● Information shown:
____

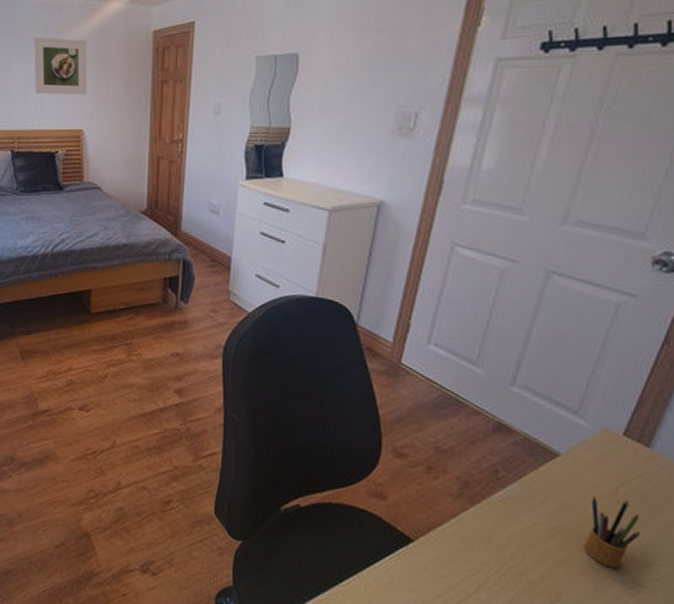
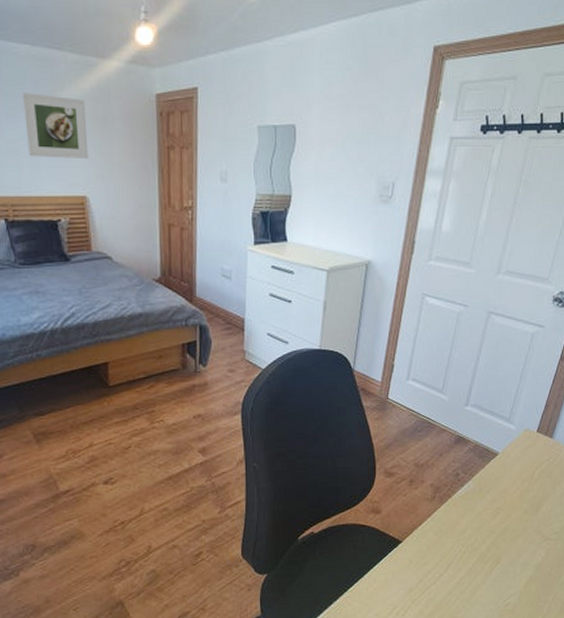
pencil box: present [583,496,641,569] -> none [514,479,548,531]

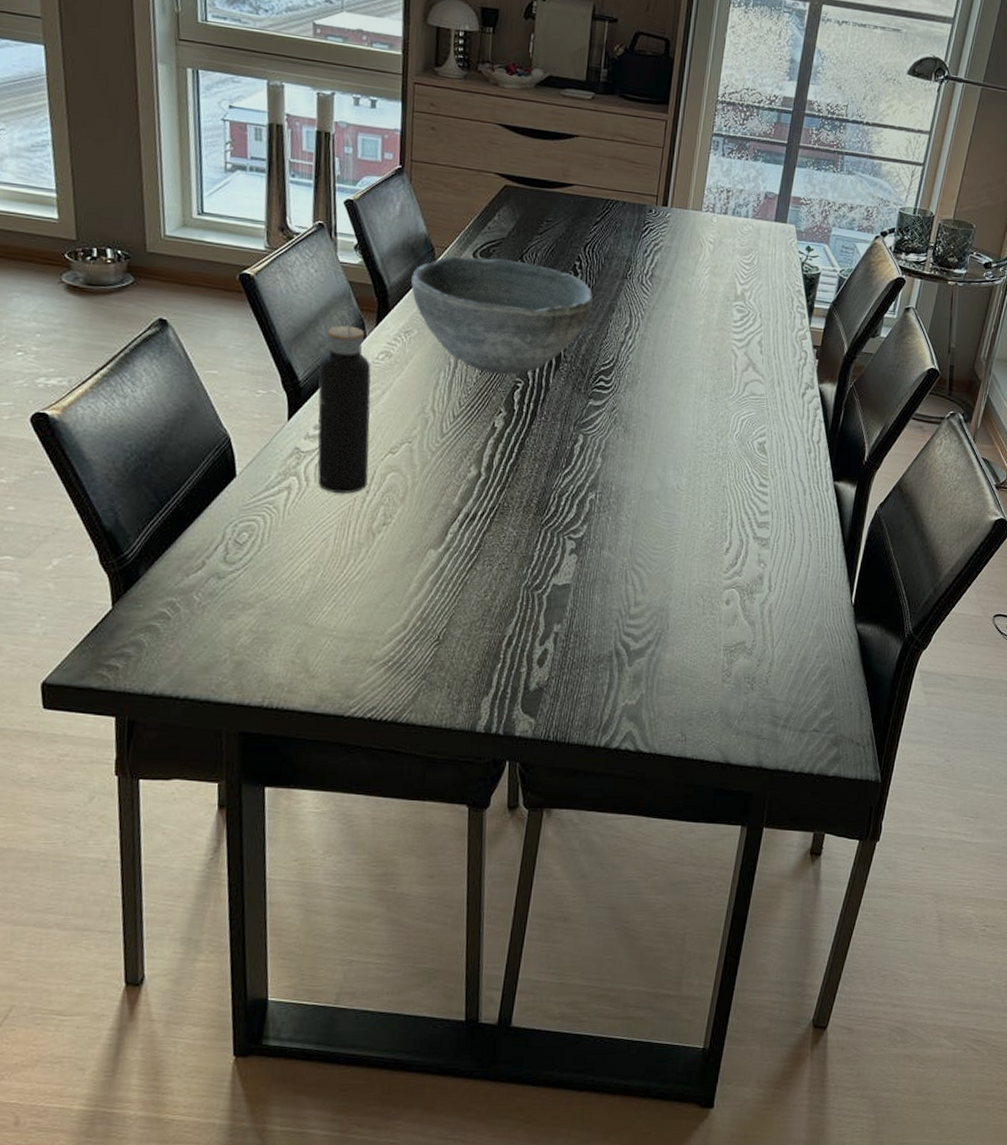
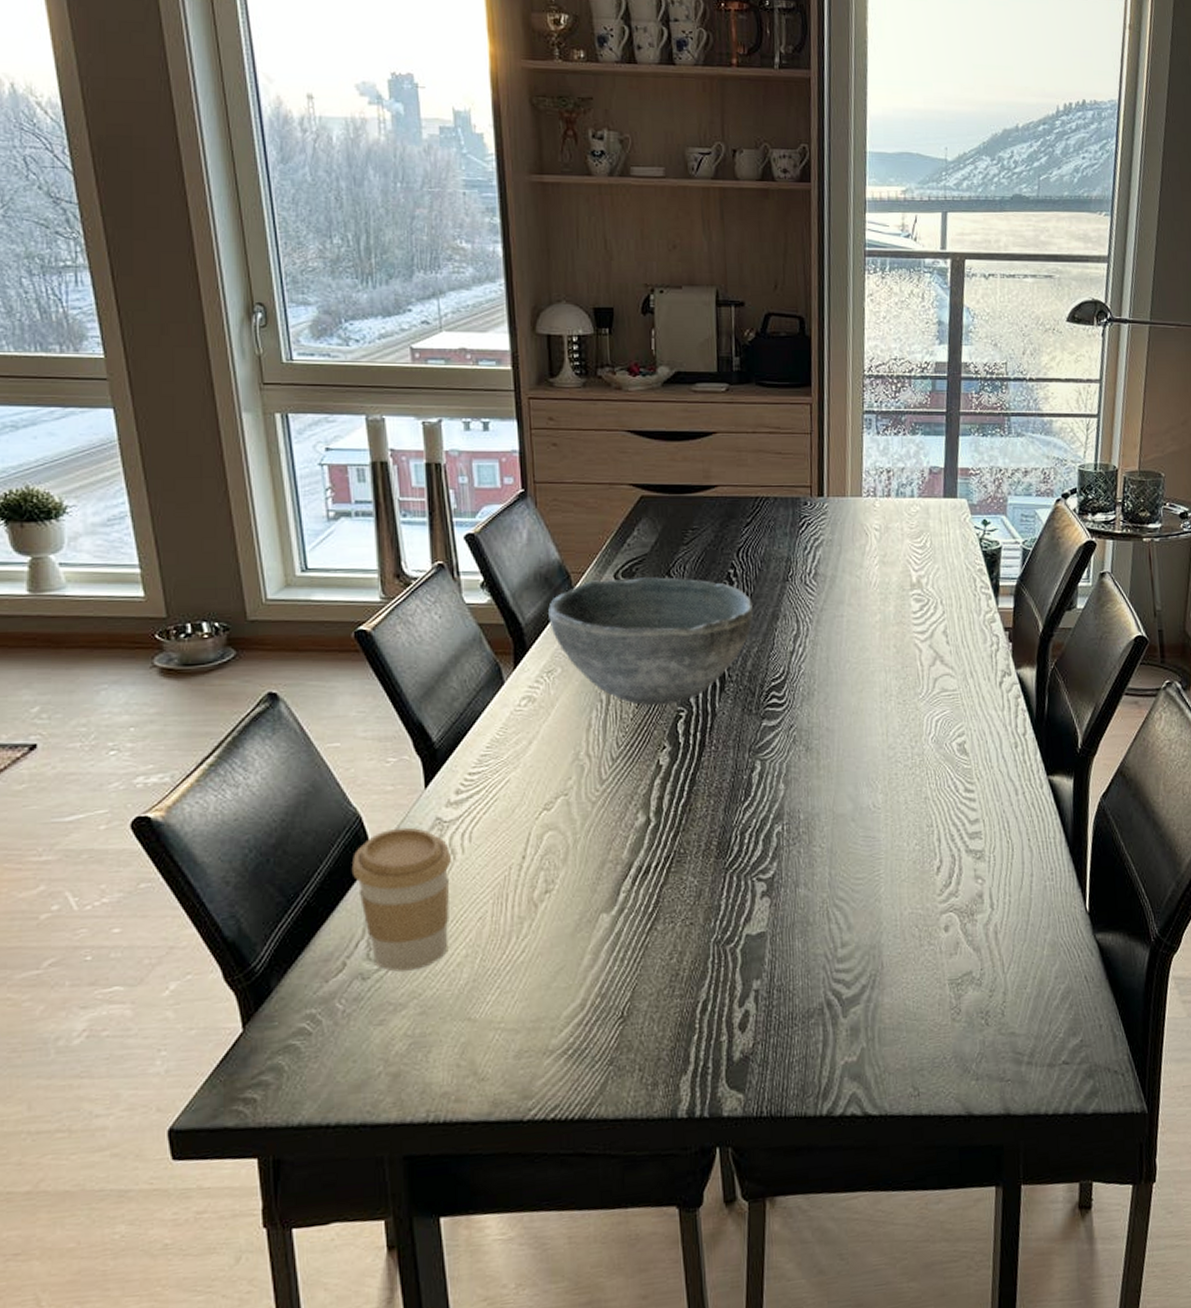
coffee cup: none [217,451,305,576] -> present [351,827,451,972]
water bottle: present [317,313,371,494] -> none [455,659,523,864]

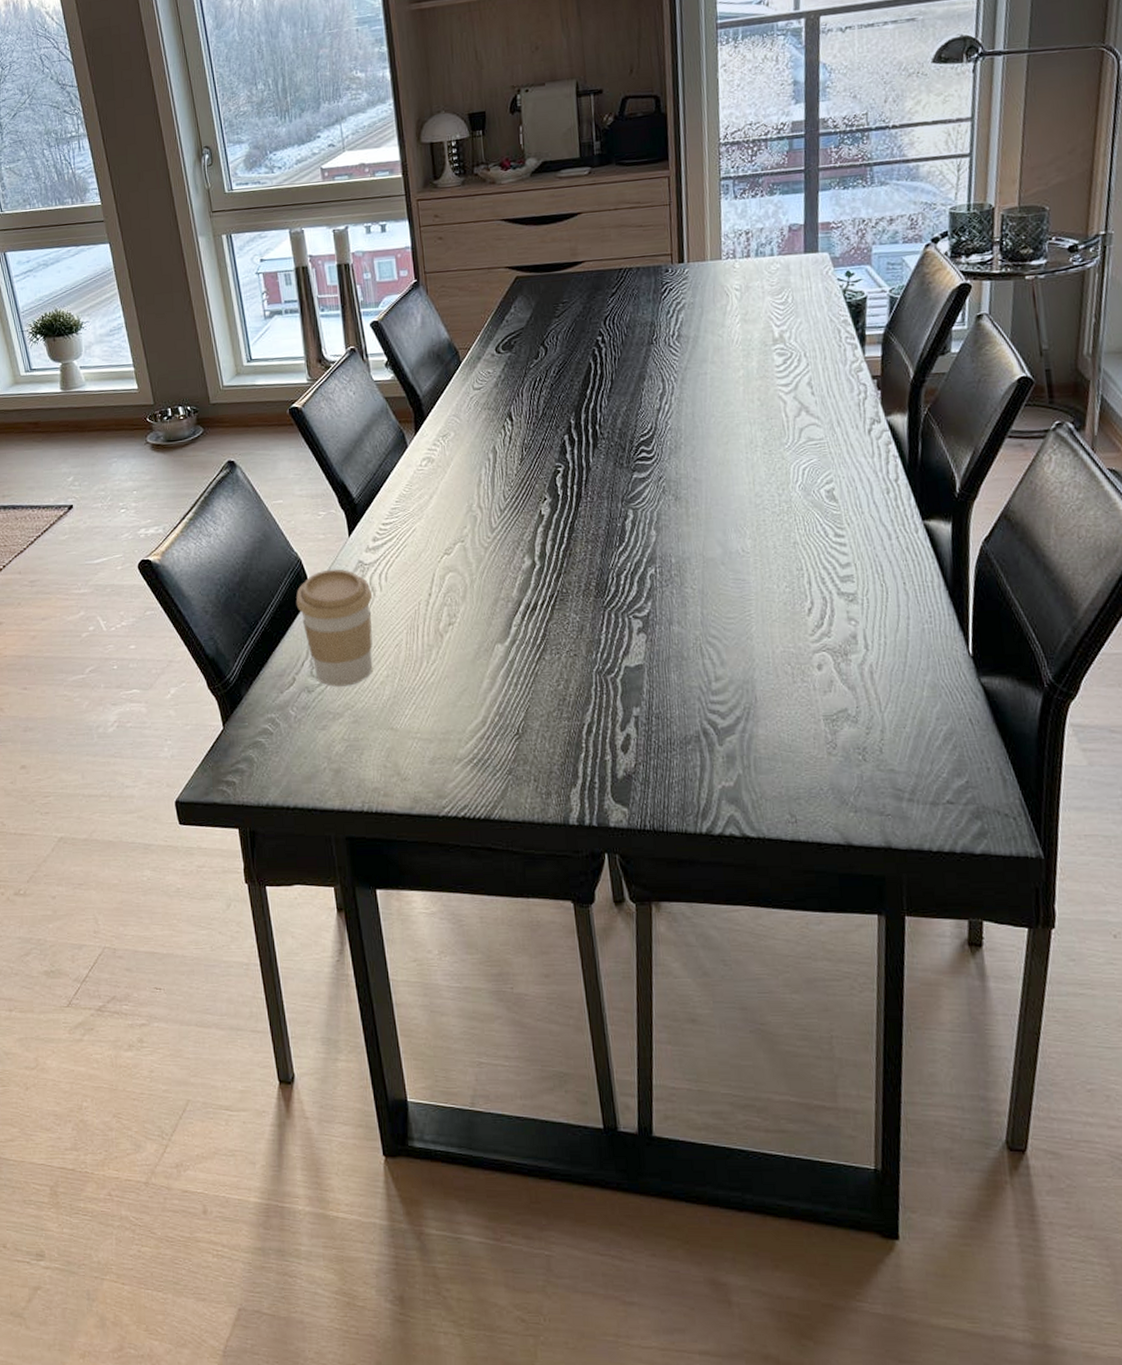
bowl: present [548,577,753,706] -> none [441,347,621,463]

____

● Exercise requirements:
The preceding listing must be repeated exactly, with all images dropped.

● Response area:
pencil box: present [583,496,641,569] -> none [514,479,548,531]

coffee cup: none [217,451,305,576] -> present [351,827,451,972]
water bottle: present [317,313,371,494] -> none [455,659,523,864]

bowl: present [548,577,753,706] -> none [441,347,621,463]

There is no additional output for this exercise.